Mme Ghaouti avait déposé une requête en annulation contre le non renouvellement de son titre de séjour devant le tribunal administratif de Paris qui devait être examinée mercredi.
Française de coeur, l'écrivain qui a publié en 2005, à l'âge de 20 ans, un premier roman remarqué, Nour (Ed. Jean-Claude Lattès), était devenue une étrangère en situation illégale en février 2008, invitée alors à quitter le territoire.
Elle avait omis de valider son master 1 de cinéma à l'université de Paris I deux années de suite. "Je ne me place pas en victime, j'ai commis une bourde", reconnaissait-elle récemment, interrogée par l'AFP.
"Mais si je n'ai effectivement pas rendu les articles de recherche pour mon master, je n'ai pas rien fait. J'avais la promotion de mon livre, j'ai été assistante sur des plateaux de tournage au cinéma et au théâtre", argumentait-t-elle. Et pour boucler son budget, elle donnait à domicile "des cours de français, pour l'ironie de l'histoire".

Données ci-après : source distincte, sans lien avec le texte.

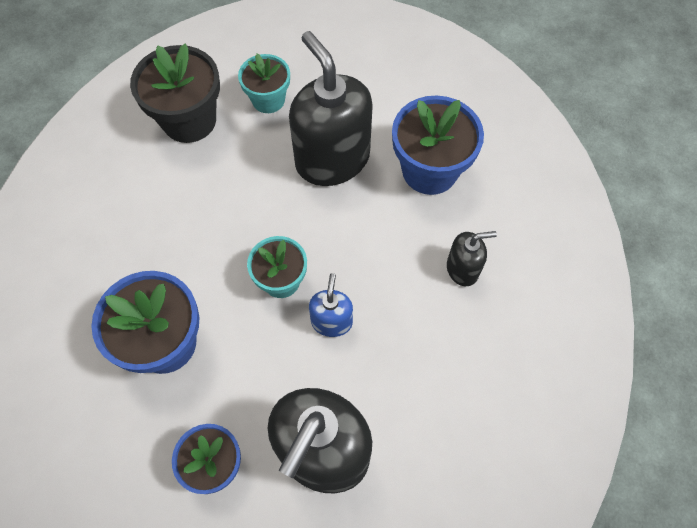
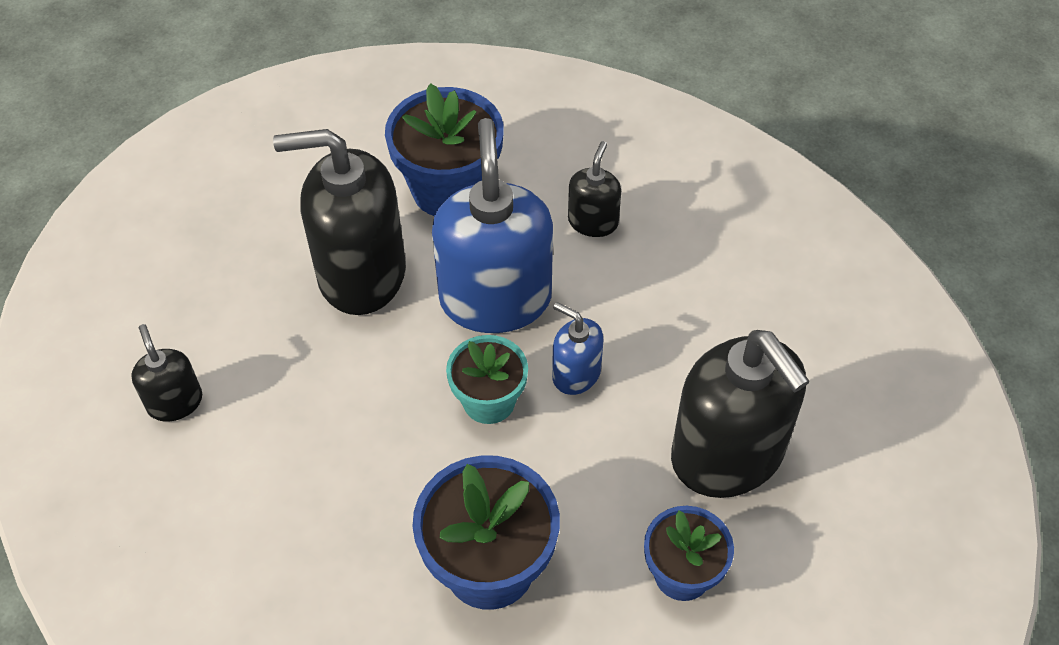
camera: 60 degrees left, 10 degrees down
(189, 120) = (175, 402): black flower pot -> black soap dispenser
(268, 100) = (218, 299): turquoise flower pot -> none
(361, 243) = (495, 298): none -> blue soap dispenser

Najet Ghaouti est depuis la rentrée 2007 élève au cours Florent, école de formation des comédiens, espérant y suivre une scolarité complète (trois ans). Par ailleurs, elle travaille à un deuxième roman, L'attente.
Née en Algérie, élevée au Maroc et arrivée à 17 ans à Paris, Najet Ghaouti se sent "clairement Française": "pour moi, la France et le français, c'est la même chose, j'ai trouvé mon élément ici, ailleurs, je suis une étrangère".